Membaca Ulang Baldatun Thayyibah: Pelajaran dari Andalusia hingga Pancasila

Membaca Ulang Baldatun Thayyibah: Pelajaran dari Andalusia hingga Pancasila

Dalam diskusi yang digelar dalam rangka Kajian Ramadan Pimpinan Wilayah Muhammadiyah (PWM) Jatim di Universitas Muhammadiyah Lamongan (UMLA), pada Sabtu (8/3/2025), tema “Baldah Thayyibah dalam Kondisi Terkini Dunia” dan “Baldah Thayyibah: Refleksi untuk Negeri” menjadi bahasan utama.

Acara ini menghadirkan dua pembicara terkemuka, yakni Hajriyanto Y. Thohari, MA (Duta Besar Indonesia untuk Libanon) dan Prof. Din Syamsuddin (Ketua Umum PP Muhammadiyah periode 2005-2015), yang mengulas konsep negeri yang ideal menurut perspektif Islam.

Dalam pemaparannya, Hajriyanto Y. Thohari mengupas makna “Baldatun Thayyibatun wa Rabbun Ghafur” dengan menyoroti era kejayaan Bani Umayyah. Ia menegaskan bahwa periode tersebut merupakan era “Baldatun Thayyibah” yang sempurna karena belum ada tandingannya dalam sejarah.

Ada tiga aspek penting yang harus dimiliki oleh sebuah negara agar dapat dikategorikan sebagai negeri yang baik dan makmur. Pertama, sistem pendidikan yang unggul,” katanya.

Dia lalu mencontohkan bagaimana Abdurrahman Ad-Dakhil, yang pada usia sembilan tahun harus melarikan diri dari pembersihan yang dilakukan oleh Bani Abbasiyah, akhirnya mendirikan kerajaan di Andalusia dengan sistem pendidikan yang maju.

- _TUGAS KERJA A_
Tuliskan kembali secara persis bagian teks tentang Baldatun Thayyibah antara "Dia lalu mencontohkan" dan "pendidikan yang maju.", termasuk kedua batas tersebut.
- _TUGAS KERJA B_
Lanjutkan teks tentang Baldatun Thayyibah mulai setelah kalimat terakhir yang ditampilkan.

- _DATA YANG DISEDIAKAN_

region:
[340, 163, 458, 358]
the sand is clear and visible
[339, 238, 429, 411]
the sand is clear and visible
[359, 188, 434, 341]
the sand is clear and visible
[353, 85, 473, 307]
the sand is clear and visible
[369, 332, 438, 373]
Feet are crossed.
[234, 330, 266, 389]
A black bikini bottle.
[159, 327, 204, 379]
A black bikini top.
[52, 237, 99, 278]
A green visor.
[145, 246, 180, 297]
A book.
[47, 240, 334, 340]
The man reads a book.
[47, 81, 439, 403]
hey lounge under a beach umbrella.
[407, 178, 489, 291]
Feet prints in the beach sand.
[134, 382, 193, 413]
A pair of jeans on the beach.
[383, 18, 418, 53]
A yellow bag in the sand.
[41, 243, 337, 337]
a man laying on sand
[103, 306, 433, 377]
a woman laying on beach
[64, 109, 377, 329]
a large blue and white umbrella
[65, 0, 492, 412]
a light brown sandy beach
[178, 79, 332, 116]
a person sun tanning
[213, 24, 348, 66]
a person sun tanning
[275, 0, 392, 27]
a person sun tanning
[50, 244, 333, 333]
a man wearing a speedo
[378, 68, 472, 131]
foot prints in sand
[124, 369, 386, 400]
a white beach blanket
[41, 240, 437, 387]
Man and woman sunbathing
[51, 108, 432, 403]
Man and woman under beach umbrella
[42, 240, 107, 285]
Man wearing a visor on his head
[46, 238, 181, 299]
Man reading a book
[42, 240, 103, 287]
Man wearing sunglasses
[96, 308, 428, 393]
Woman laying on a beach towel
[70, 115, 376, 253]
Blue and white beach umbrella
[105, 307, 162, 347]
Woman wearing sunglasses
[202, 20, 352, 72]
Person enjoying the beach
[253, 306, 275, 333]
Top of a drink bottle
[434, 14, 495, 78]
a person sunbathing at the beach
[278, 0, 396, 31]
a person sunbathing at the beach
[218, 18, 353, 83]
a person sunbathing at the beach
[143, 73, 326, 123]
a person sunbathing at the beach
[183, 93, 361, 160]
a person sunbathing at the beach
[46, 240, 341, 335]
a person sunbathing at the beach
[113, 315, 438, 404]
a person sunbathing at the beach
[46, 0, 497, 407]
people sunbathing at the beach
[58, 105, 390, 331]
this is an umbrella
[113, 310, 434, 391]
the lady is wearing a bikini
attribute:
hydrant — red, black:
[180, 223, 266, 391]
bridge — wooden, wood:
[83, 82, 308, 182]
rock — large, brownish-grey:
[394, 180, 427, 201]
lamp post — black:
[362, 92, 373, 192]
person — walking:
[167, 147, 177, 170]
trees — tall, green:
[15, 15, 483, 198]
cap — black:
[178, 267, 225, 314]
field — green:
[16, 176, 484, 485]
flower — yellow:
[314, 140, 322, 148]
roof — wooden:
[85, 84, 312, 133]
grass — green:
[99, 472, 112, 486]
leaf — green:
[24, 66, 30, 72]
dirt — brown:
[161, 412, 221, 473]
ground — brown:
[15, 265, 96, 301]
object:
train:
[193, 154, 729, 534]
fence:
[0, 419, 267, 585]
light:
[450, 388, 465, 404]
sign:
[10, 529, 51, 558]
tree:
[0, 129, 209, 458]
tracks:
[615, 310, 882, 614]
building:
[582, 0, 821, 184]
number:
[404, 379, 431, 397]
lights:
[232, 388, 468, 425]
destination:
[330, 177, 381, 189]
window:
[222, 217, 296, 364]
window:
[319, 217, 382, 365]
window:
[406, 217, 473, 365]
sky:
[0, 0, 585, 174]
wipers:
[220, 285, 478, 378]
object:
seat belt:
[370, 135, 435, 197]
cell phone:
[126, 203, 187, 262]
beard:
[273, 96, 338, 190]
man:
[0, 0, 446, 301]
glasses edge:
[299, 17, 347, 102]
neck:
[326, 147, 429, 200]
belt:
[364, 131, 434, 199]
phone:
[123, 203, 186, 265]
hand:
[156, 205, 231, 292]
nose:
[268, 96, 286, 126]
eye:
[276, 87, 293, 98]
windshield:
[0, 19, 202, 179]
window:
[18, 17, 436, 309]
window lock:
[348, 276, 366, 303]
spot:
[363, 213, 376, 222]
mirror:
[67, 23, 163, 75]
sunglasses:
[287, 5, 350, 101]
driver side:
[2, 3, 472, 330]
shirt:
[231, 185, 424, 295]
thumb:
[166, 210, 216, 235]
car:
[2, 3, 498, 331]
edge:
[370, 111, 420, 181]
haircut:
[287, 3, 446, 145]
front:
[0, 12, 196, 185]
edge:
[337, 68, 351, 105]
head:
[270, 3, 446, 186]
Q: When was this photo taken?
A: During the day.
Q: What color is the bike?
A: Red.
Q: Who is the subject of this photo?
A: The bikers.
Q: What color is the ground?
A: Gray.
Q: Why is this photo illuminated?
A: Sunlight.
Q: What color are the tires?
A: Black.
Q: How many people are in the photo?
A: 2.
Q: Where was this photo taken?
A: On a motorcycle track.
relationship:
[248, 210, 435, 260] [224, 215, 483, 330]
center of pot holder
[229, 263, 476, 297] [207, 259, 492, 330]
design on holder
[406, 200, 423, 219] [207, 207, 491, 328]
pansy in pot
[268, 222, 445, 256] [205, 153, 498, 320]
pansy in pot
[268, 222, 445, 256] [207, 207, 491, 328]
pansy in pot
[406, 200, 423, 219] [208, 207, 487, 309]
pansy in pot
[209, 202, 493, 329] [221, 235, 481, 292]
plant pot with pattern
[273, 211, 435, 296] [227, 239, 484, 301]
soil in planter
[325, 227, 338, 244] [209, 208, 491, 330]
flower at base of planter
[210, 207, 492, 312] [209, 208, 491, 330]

- _JAWABAN A_
Dia lalu mencontohkan bagaimana Abdurrahman Ad-Dakhil, yang pada usia sembilan tahun harus melarikan diri dari pembersihan yang dilakukan oleh Bani Abbasiyah, akhirnya mendirikan kerajaan di Andalusia dengan sistem pendidikan yang maju.

- _JAWABAN B_
“Hal ini dibuktikan dengan hadirnya universitas-universitas besar seperti Universitas Kordoba dan Sevilla yang menjadi pusat ilmu pengetahuan dunia saat itu,” terang Hajriyanto.

Kedua, sebut dia, sistem transportasi yang baik. Dia menekankan bahwa negara yang makmur harus memiliki infrastruktur transportasi yang memadai. Sebagai contoh, pada masa kejayaan Islam, sungai-sungai besar seperti Eufrat dan Tigris menjadi simbol kebersihan dan kemakmuran sebuah peradaban.

Dalam penyampaiannya, Hajriyanto juga mengutip firman Allah dalam Al-Qur’an yang menggambarkan kemakmuran kaum Saba’:

لَقَدۡ كَانَ لِسَبَإٖ فِي مَسۡكَنِهِمۡ ءَايَةٞ ۖ جَنَّتَانِ عَن يَمِينٖ وَشِمَالٖ ۖ كُلُواْ مِن رِّزۡقِ رَبِّكُمۡ وَٱشۡكُرُواْ لَهُۥ ۚ بَلۡدَةٞ طَيِّبَةٞ وَرَبٌّ غَفُور

“Sesungguhnya bagi kaum Saba’ ada tanda (kekuasaan Tuhan) di tempat kediaman mereka, yaitu dua buah kebun di sebelah kanan dan di sebelah kiri. (kepada mereka dikatakan), “Makanlah olehmu dari rezeki yang (dianugerahkan) Tuhan-mu dan bersyukurlah kamu kepada-Nya. (Negerimu) adalah negeri yang baik dan (Tuhan-mu) adalah Tuhan Yang Maha Pengampun”. (QS. Saba : 15)

Suatu negeri hancur karena tidak bersyukur dan tak bersungguh-sungguh dalam memegang amanah dan kalau melakukan perbaikan.

فَأَعۡرَضُواْ فَأَرۡسَلۡنَا عَلَيۡهِمۡ سَيۡلَ ٱلۡعَرِمِ وَبَدَّلۡنَٰهُم بِجَنَّتَيۡهِمۡ جَنَّتَيۡنِ ذَوَاتَيۡ أُكُلٍ خَمۡطٖ وَأَثۡلٖ وَشَيۡءٖ مِّن سِدۡرٖ قَلِيلٖ

“Tetapi mereka berpaling, maka Kami datangkan kepada mereka banjir yang besar dan Kami ganti kedua kebun mereka dengan dua kebun yang ditumbuhi (pohon-pohon) yang berbuah pahit, pohon Aṡl dan sedikit dari pohon Sidr.” (QS. Saba :16)

Sementara itu, Din Syamsuddin menambahkan bahwa kaum Saba’ mengalami kehancuran akibat kesombongan dan sikap mereka yang tidak bersyukur.

“Mereka sombong karena memiliki fisik yang besar dan hanya hidup dalam kesenangan. Akibatnya, Allah mengirimkan angin yang menghancurkan negeri mereka,” katanya.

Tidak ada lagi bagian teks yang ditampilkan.